The two nuclear reactors in Beaver Valley Power Station operated safely last year, but regulators said on Thursday they found four low-level safety violations that utility FirstEnergy Nuclear Operating Co. has remedied.
Nuclear Regulatory Commission officials held a public meeting in the Shippingport Community Building across the street from the 1,000-acre plant to discuss its performance. About 25 people attended.
"These findings were of very low safety significance," said Darrell Roberts, director of the Division of Reactor Projects in Region I, which stretches from Pennsylvania to Maine.
Erin Bonney, an inspector based at the power plant, said that in September an instance of "poor maintenance practice" caused a bolt to come off a ventilation system leading to backup diesel generators. The generators provide emergency power.
She said the other three findings were:
-- An alarm on a main feed pump on the turbine side of the plant was improperly disabled by workers
-- When Unit 1 was being restarted in the fall after refueling, a connecting line to the reactor briefly exceeded the rate at which NRC regulations say it is supposed to heat up
-- Workers misread a procedure and misaligned some safety valves that caused packing leakage, but the water leakage was repaired before the unit restarted.

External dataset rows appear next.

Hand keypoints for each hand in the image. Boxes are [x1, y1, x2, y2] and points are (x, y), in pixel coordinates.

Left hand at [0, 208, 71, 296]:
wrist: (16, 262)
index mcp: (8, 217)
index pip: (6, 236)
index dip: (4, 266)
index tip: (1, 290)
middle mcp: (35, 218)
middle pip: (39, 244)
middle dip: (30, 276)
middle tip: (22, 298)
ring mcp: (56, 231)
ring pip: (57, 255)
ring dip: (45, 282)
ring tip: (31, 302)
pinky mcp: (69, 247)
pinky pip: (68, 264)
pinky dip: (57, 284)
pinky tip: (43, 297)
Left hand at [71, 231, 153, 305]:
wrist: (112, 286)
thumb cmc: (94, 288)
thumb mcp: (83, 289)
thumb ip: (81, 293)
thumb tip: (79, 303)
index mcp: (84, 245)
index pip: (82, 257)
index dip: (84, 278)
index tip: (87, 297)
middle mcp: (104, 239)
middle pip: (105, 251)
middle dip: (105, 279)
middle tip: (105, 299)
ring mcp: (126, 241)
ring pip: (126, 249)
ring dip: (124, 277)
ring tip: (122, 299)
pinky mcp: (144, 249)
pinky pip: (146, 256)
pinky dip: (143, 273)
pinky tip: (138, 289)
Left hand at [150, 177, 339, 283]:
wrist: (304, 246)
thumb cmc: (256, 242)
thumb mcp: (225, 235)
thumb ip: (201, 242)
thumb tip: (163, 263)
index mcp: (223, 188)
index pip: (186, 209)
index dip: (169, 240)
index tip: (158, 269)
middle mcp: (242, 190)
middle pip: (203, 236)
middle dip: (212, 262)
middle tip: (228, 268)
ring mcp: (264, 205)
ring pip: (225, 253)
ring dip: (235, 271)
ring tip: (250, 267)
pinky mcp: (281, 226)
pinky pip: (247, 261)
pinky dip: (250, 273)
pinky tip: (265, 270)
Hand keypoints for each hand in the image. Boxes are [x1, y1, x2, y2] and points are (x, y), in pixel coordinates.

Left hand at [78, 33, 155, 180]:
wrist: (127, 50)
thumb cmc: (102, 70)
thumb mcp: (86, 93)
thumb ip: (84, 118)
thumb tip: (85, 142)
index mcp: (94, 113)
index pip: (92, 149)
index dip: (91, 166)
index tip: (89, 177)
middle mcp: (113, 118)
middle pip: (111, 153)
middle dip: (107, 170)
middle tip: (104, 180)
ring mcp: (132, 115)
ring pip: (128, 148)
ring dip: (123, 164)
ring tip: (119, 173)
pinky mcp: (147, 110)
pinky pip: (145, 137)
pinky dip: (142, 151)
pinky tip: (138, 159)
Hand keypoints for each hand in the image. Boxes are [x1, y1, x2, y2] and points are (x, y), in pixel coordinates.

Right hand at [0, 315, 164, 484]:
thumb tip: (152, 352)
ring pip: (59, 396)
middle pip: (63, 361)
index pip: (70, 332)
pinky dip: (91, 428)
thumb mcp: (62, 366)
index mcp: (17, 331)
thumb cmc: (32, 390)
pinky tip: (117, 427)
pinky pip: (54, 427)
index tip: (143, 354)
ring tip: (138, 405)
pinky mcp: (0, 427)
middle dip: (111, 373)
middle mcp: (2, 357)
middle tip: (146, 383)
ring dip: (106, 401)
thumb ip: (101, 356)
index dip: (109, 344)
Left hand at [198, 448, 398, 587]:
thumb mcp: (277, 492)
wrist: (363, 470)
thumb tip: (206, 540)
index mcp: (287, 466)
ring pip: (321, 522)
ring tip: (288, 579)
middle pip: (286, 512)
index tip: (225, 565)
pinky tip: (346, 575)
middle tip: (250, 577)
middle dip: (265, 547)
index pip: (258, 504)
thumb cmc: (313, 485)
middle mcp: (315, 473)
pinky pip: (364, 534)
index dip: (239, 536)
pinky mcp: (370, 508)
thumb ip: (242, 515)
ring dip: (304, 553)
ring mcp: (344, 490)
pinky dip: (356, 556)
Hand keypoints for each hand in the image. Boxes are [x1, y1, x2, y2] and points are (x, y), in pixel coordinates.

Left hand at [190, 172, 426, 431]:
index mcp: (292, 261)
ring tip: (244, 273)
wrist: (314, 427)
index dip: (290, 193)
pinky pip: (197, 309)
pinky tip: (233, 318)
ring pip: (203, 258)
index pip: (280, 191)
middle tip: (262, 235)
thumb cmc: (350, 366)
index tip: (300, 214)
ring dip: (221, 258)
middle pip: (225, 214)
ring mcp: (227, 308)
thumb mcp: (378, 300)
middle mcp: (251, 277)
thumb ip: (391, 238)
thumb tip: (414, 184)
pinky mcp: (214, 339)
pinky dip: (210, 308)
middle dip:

Each finding was rated "green," Roberts said, the lowest of four possible ratings: green, white, yellow and red.
Ted Robinson of Squirrel Hill-based Citizen Power, a watchdog group, asked officials why the steel-and-concrete containment liners surrounding the reactors varied in thickness in an inspection report submitted by FirstEnergy.
Inspector David Werkheiser said the liner met or exceeded the minimum thickness levels required. As part of a recent 20-year extension of the reactors' operating licenses, FirstEnergy promised to evaluate regularly the thickness of its containment liners.
In April 2009, corrosion and a hole about the size of paper clip were found in the Unit 1 reactor liner while it was shut down for refueling, which occurs every 18 months. The section was removed and replaced with a steel plate.
Separately, NRC officials began a "special inspection" on Monday at a different plant operated by FirstEnergy.
Higher-than-expected radiation levels were detected April 22 at the Perry Nuclear Power Plant 35 miles northeast of Cleveland.
Radiation levels increased as five workers removed a neutron monitor from the reactor and the plant was being shut down for refueling, said NRC spokeswoman Viktoria Mitlyng. She said the workers were not hurt and finished the work. An investigation will take about two months to complete.
Todd Schneider, a FirstEnergy spokesman, said one worker was exposed to 98 millirems of radiation, the equivalent of a few hospital X-ray scans. The NRC has established a dangerous yearly exposure threshold at 5,000 millirems.